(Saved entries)
== Segment start ==

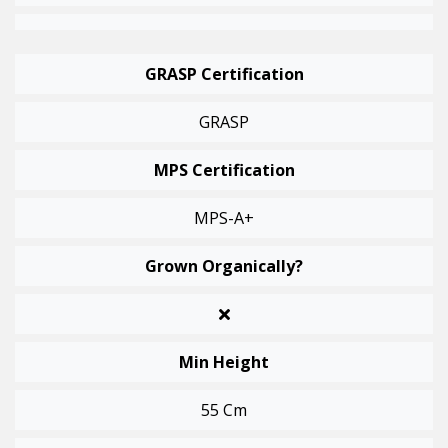
GRASP Certification
GRASP
MPS Certification
MPS-A+
Grown Organically?
Min Height
55 Cm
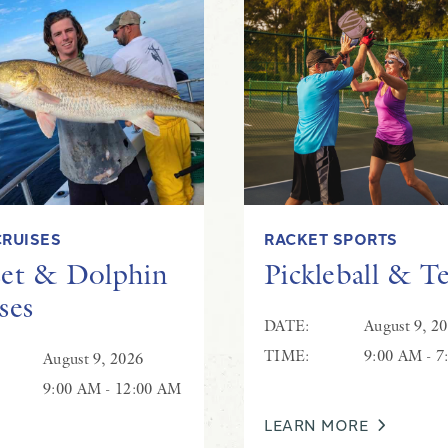
Live Music at Hilton Beachcombers
CRUISES
RACKET SPORTS
et & Dolphin
Pickleball & T
ses
DATE:
August 9, 2
TIME:
9:00 AM - 7
August 9, 2026
9:00 AM - 12:00 AM
LEARN MORE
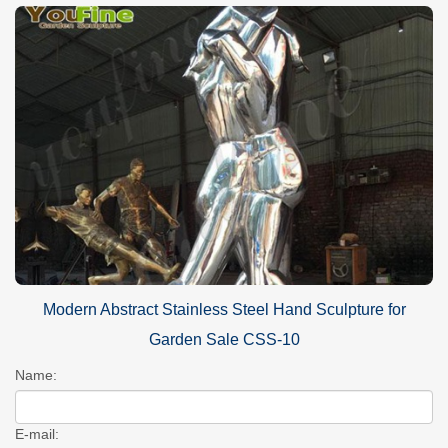
Modern Abstract Stainless Steel Hand Sculpture for
Garden Sale CSS-10
Name:
E-mail:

== Segment end ==

■ EXERCISE GOAL: Pictures are not part of the copy; transcribe the rest of the data verbatim.

■ EXERCISE RESPONSE:
GRASP Certification
GRASP
MPS Certification
MPS-A+
Grown Organically?
Min Height
55 Cm
Live Music at Hilton Beachcombers
CRUISES
RACKET SPORTS
et & Dolphin
Pickleball & T
ses
DATE:
August 9, 2
TIME:
9:00 AM - 7
August 9, 2026
9:00 AM - 12:00 AM
LEARN MORE
Modern Abstract Stainless Steel Hand Sculpture for
Garden Sale CSS-10
Name:
E-mail:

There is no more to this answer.